Trevone Boykin and his buddies at TCU have grown tired of hearing about last season, when the Horned Frogs shared the Big 12 title but were left out of the first College Football Playoff.
The second-ranked Horned Frogs finally get to start fresh with an early opener. They are at Minnesota on Thursday night with their highest preseason ranking ever.
“The talk is cheap and I’m ready to just go out there and play the game,” said Boykin, considered an early Heisman Trophy front-runner after finishing fourth in the voting last season.
Funny how perceptions of TCU and its senior quarterback have changed in a year’s time. Last August, coach Gary Patterson’s team was coming off a 4-8 season and putting in a new up-tempo offense with new co-coordinators. There was uncertainty, at least publicly, about whether Boykin would even be the starting quarterback before what was a record-setting season.
“Our mindset really hasn’t changed,” Boykin said this week. “Our mindset is just like we came off a 4-8 season.”
Boykin accounted for 4,608 total yards and 42 touchdowns as TCU finished 12-1, capped by a 42-3 victory over Ole Miss in the Peach Bowl after the playoff snub.
Minnesota got off to a 6-1 start a year ago on way to their second consecutive 8-5 season. That early loss was 30-7 to TCU when the Golden Gophers had five turnovers in Fort Worth. Now they get a prime-time home opener in the return game of the series that Patterson and good friend Jerry Kill reluctantly scheduled in the first place.
The coaches, both rural Kansas natives, were coy leading up to the game. They didn’t even release depth charts until about 48 hours before kickoff.
“I think it soaked into our players as soon as the offseason started that we were going to open up with somebody that was either going to be No. 1 or No. 2 in the country,” Kill said. “So I think our work habits were different. I think it helped us out tremendously.”

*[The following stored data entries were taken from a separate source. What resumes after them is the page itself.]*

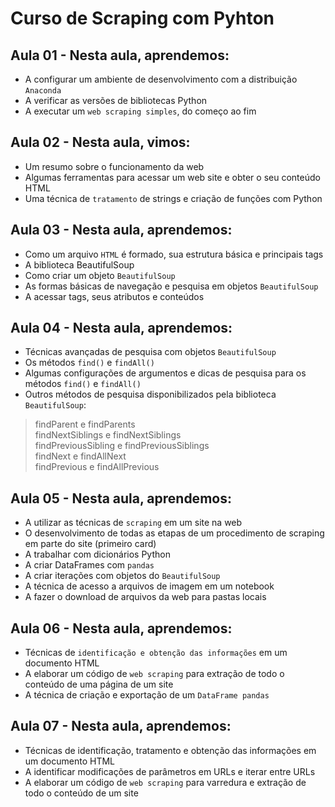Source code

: # Curso de Scraping com Pyhton

## Aula 01 - Nesta aula, aprendemos:

* A configurar um ambiente de desenvolvimento com a distribuição `Anaconda`
* A verificar as versões de bibliotecas Python
* A executar um `web scraping simples`, do começo ao fim

## Aula 02 - Nesta aula, vimos:

* Um resumo sobre o funcionamento da web
* Algumas ferramentas para acessar um web site e obter o seu conteúdo HTML
* Uma técnica de `tratamento` de strings e criação de funções com Python

## Aula 03 - Nesta aula, aprendemos:

* Como um arquivo `HTML` é formado, sua estrutura básica e principais tags
* A biblioteca BeautifulSoup
* Como criar um objeto `BeautifulSoup`
* As formas básicas de navegação e pesquisa em objetos `BeautifulSoup`
* A acessar tags, seus atributos e conteúdos

## Aula 04 - Nesta aula, aprendemos:

* Técnicas avançadas de pesquisa com objetos `BeautifulSoup`
* Os métodos `find()` e `findAll()`
* Algumas configurações de argumentos e dicas de pesquisa para os métodos `find()` e `findAll()`
* Outros métodos de pesquisa disponibilizados pela biblioteca `BeautifulSoup`:
> findParent e findParents <br>
> findNextSiblings e findNextSiblings <br>
> findPreviousSibling e findPreviousSiblings <br>
> findNext e findAllNext <br>
> findPrevious e findAllPrevious

## Aula 05 - Nesta aula, aprendemos:

* A utilizar as técnicas de `scraping` em um site na web
* O desenvolvimento de todas as etapas de um procedimento de scraping em parte do site (primeiro card)
* A trabalhar com dicionários Python
* A criar DataFrames com `pandas`
* A criar iterações com objetos do `BeautifulSoup`
* A técnica de acesso a arquivos de imagem em um notebook
* A fazer o download de arquivos da web para pastas locais

## Aula 06 - Nesta aula, aprendemos:

* Técnicas de `identificação e obtenção das informações` em um documento HTML
* A elaborar um código de `web scraping` para extração de todo o conteúdo de uma página de um site
* A técnica de criação e exportação de um `DataFrame pandas`

## Aula 07 - Nesta aula, aprendemos:

* Técnicas de identificação, tratamento e obtenção das informações em um documento HTML
* A identificar modificações de parâmetros em URLs e iterar entre URLs
* A elaborar um código de `web scraping` para varredura e extração de todo o conteúdo de um site

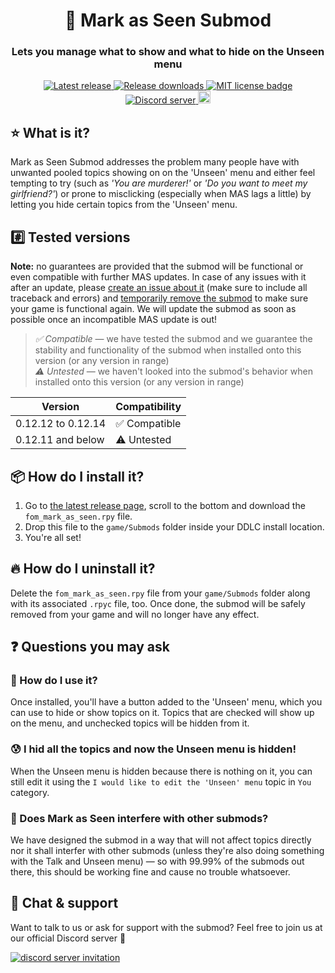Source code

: <h1 align="center">👀 Mark as Seen Submod</h1>
<h3 align="center">Lets you manage what to show and what to hide on the Unseen menu</h3>

<p align="center">
  <a href="https://github.com/friends-of-monika/mas-mark-as-seen/releases/latest">
    <img alt="Latest release" src="https://img.shields.io/github/v/release/friends-of-monika/mas-mark-as-seen">
  </a>
  <a href="https://github.com/friends-of-monika/mas-mark-as-seen/releases">
    <img alt="Release downloads" src="https://img.shields.io/github/downloads/friends-of-monika/mas-mark-as-seen/total">
  </a>
  <a href="https://github.com/friends-of-monika/mas-mark-as-seen/blob/main/LICENSE.txt">
    <img alt="MIT license badge" src="https://img.shields.io/badge/License-MIT-lightgrey.svg">
  </a>
  <a href="https://dcache.me/discord">
    <img alt="Discord server" src="https://discordapp.com/api/guilds/1029849988953546802/widget.png?style=shield">
  </a>
  <a href="https://ko-fi.com/Y8Y15BC52">
    <img alt="Ko-fi badge" src="https://ko-fi.com/img/githubbutton_sm.svg" height="20">
  </a>
</p>

## ⭐ What is it?

Mark as Seen Submod addresses the problem many people have with unwanted pooled
topics showing on on the 'Unseen' menu and either feel tempting to try (such as
*'You are murderer!'* or *'Do you want to meet my girlfriend?'*) or prone to
misclicking (especially when MAS lags a little) by letting you hide certain
topics from the 'Unseen' menu.

## #️⃣ Tested versions

**Note:** no guarantees are provided that the submod will be functional or even
compatible with further MAS updates. In case of any issues with it after an
update, please [create an issue about it](https://github.com/friends-of-monika/mas-mark-as-seen/issues/create)
(make sure to include all traceback and errors) and [temporarily remove the submod](#🔥-how-do-i-uninstall-it)
to make sure your game is functional again. We will update the submod as soon as
possible once an incompatible MAS update is out!

> *✅ Compatible* &mdash; we have tested the submod and we guarantee the stability
and functionality of the submod when installed onto this version (or any
version in range)<br>
> *⚠️ Untested* &mdash; we haven't looked into the submod's behavior when
installed onto this version (or any version in range)

| Version            | Compatibility |
|--------------------|---------------|
| 0.12.12 to 0.12.14 | ✅ Compatible |
| 0.12.11 and below  | ⚠️ Untested   |

## 📦 How do I install it?

1. Go to [the latest release page](https://github.com/friends-of-monika/mas-mark-as-seen/releases/latest),
   scroll to the bottom and download the `fom_mark_as_seen.rpy` file.
2. Drop this file to the `game/Submods` folder inside your DDLC install location.
3. You're all set!

## 🔥 How do I uninstall it?

Delete the `fom_mark_as_seen.rpy` file from your `game/Submods` folder along with
its associated `.rpyc` file, too. Once done, the submod will be safely removed
from your game and will no longer have any effect.

## ❓ Questions you may ask

### 🤔 How do I use it?

Once installed, you'll have a button added to the 'Unseen' menu, which you can
use to hide or show topics on it. Topics that are checked will show up on the
menu, and unchecked topics will be hidden from it.

### 😰 I hid all the topics and now the Unseen menu is hidden!

When the Unseen menu is hidden because there is nothing on it, you can still
edit it using the `I would like to edit the 'Unseen' menu` topic in `You`
category.

### 🔧 Does Mark as Seen interfere with other submods?

We have designed the submod in a way that will not affect topics directly nor
it shall interfer with other submods (unless they're also doing something with
the Talk and Unseen menu) &mdash; so with 99.99% of the submods out there, this
should be working fine and cause no trouble whatsoever.

## 💬 Chat & support

Want to talk to us or ask for support with the submod? Feel free to join us
at our official Discord server 💚

[![discord server invitation](https://discordapp.com/api/guilds/1029849988953546802/widget.png?style=banner3)](https://mon.icu/discord)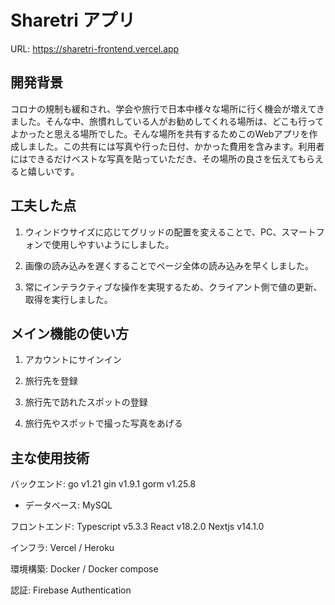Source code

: # Sharetri アプリ

URL: https://sharetri-frontend.vercel.app

## 開発背景

コロナの規制も緩和され、学会や旅行で日本中様々な場所に行く機会が増えてきました。そんな中、旅慣れしている人がお勧めしてくれる場所は、どこも行ってよかったと思える場所でした。そんな場所を共有するためこのWebアプリを作成しました。この共有には写真や行った日付、かかった費用を含みます。利用者にはできるだけベストな写真を貼っていただき、その場所の良さを伝えてもらえると嬉しいです。

## 工夫した点

1. ウィンドウサイズに応じてグリッドの配置を変えることで、PC、スマートフォンで使用しやすいようにしました。

2. 画像の読み込みを遅くすることでページ全体の読み込みを早くしました。

3. 常にインテラクティブな操作を実現するため、クライアント側で値の更新、取得を実行しました。

## メイン機能の使い方

1. アカウントにサインイン

2. 旅行先を登録

3. 旅行先で訪れたスポットの登録

4. 旅行先やスポットで撮った写真をあげる

## 主な使用技術

バックエンド: go v1.21  gin v1.9.1  gorm v1.25.8

- データベース: MySQL

フロントエンド: Typescript v5.3.3 React v18.2.0  Nextjs v14.1.0

インフラ: Vercel / Heroku

環境構築: Docker / Docker compose

認証: Firebase Authentication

Some other things to know when TCU and Minnesota play:
GOING FASTER: Now that Boykin and the Frogs have a full season of experience in the offense, along with another offseason to work on it with 10 returning starters, the quarterback said they are going to play “as fast as possible. … We know we have a lot of speed on our side.” They will also have more plays at their disposal to start this season than they did in Week 1 last year. “There’s going to be a lot of surprises in this ballgame, even from our offense,” Patterson said.
EXPERIENCED SECONDARY: Minnesota has seniors Briean Boddy-Calhoun, Antonio Johnson, Eric Murray and Damarius Travis all back in its secondary. The Golden Gophers held opponents to 194 yards passing a game and came up with 15 interceptions last season. Patterson said Murray was the best cornerback the Frogs faced last season, when they were 0-for-4 trying to throw to speedster Kolby Listenbee when he was covered by Murray.
NOT TOP 10: The Gophers’ last victory over a top 10 team was 29-17 at No. 6 Ohio State in October 2000, a year after they won 24-23 at No. 2 Penn State. They have lost their last nine games against top 10 teams.
GETTING SHARPER: Gophers junior quarterback Mitch Leidner struggled at times last season, when he completed only about half of his passes. Of his 11 TDs, seven were thrown to departed tight end Maxx Williams. Kill said Leidner has “been unbelievable sharp” in preseason practice of late. “It’s the best I’ve seen him look since I’ve been here,” the coach said. “He’s done a really, really good job. … He’s got a boatload of confidence right now and more confidence than I’ve seen him have since I’ve been here.”
DENTED DEFENSE: While acknowledging that TCU would be without two key defensive players for the opener, Patterson wasn’t saying who they were. But missing from the depth chart was defensive end James McFarland, the team leader last season with seven sacks and the defensive MVP in the Peach Bowl.